Kev - where is that quote from?

Damian


----------



## jonno (May 7, 2002)

kmpowell said:


> > Autocar speculates....


I'd heard those rumours too.
Certainly interested in either the 335d or 335 8)


----------



## snaxo (May 31, 2002)

jonno said:


> kmpowell said:
> 
> 
> > > Autocar speculates....
> ...


D'oh .......totally missed the word 'Autocar'...

Damian


----------



## garyc (May 7, 2002)

Hmmm.

Can't vouch for the authenticity of these - they came from here:http://home.online.no/~krimp/sweb/photo_New_3_series.htm

Claim to be from pdf of new Touring brochure.

Looks to be best iteration of new series so far:

turbo petrol or turbo diesel - i could live with either.

Serious contenders for my next car. what do we think?


----------



## Carlos (May 6, 2002)

Yes please.


----------



## raven (May 7, 2002)

I think the saloon looks better than the estate and surely the estate doesn't have that much space - more lifestyle than anything else.

I saw a new 3 series today in the City. Looks nice but the rear end looks like it was made in Japan. Very bland.


----------



## garyc (May 7, 2002)

raven said:


> I think the saloon looks better than the estate and surely the estate doesn't have that much space - more lifestyle than anything else.
> 
> I saw a new 3 series today in the City. Looks nice but the rear end looks like it was made in Japan.

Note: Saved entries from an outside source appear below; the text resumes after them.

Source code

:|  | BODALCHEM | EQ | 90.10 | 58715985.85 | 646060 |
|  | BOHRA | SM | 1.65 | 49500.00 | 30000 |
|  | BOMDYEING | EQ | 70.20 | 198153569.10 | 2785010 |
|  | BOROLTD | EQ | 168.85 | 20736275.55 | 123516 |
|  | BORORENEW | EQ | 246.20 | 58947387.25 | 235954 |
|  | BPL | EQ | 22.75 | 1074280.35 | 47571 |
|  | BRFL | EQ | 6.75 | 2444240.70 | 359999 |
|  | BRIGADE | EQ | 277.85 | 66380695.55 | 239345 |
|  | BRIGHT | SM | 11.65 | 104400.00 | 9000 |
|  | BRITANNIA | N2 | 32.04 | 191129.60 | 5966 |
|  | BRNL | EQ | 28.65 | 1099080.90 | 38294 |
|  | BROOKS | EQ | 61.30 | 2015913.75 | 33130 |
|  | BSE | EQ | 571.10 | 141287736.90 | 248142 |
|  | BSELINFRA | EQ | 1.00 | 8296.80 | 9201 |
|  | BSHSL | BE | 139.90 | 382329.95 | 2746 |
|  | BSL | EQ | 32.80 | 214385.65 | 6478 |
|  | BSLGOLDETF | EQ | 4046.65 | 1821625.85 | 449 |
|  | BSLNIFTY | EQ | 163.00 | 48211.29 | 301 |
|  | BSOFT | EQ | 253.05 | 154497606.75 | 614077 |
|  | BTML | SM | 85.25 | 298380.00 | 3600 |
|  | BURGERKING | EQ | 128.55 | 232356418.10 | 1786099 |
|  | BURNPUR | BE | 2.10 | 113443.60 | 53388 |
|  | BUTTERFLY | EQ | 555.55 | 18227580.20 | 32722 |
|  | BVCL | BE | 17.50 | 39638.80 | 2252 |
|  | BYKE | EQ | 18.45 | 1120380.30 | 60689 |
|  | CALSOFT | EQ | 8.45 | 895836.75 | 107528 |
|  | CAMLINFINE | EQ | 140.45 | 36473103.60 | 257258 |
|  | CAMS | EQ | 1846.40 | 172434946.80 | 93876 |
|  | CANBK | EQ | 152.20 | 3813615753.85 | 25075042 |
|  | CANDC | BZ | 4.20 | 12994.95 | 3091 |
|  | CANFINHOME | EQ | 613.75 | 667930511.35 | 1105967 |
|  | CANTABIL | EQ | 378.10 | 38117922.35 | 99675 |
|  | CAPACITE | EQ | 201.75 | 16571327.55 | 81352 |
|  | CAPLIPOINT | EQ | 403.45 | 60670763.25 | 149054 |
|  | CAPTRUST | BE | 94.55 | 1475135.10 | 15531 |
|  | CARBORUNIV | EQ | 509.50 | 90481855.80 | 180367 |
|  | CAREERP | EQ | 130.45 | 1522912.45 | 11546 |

Very bland.


As long as I can get my skis, fishing and boating kit in, as I can with the current model, it'll be fine.

I think the rear of the estate looks better than the saloon. Of course like a most cars, they always look better with chunky wheels and a nicely integrated sport body kit.

There's a brand new 320d in the car park now in navy blue and with small (16" I think) wheels. It looks dull. Bizarrely the brand new Volvo V50 estate parked next to it looks far nicer. Am I getting old? I can't believe I just suggested that a Volvo estate looks nicer than a BMW. 

Must go and have an afternoon knap. :wink:


----------



## jonno (May 7, 2002)

raven said:


> I saw a new 3 series today in the City. Looks nice but the rear end looks like it was made in Japan. Very bland.


'bishi Carisma ? :roll:


----------



## kmpowell (May 6, 2002)

snaxo said:


> Kev - where is that quote from?
> 
> Damian


Damian

I got it from Pistonheads news section and its also been in a few magazines apparantly.


----------



## gcp (Aug 8, 2002)

I like the look of the tourer, not sure about the lack of rubbing strips though, not so practical around supermarkets etc :?


----------



## gcp (Aug 8, 2002)

garyc said:


> Hmmm.
> 
> Claim to be from pdf of new Touring brochure.
> 
> ...


Got a brochure on the tourer in the post from Dick Lovett this morning, the pictures look the same.

They reckon September at earliest.


----------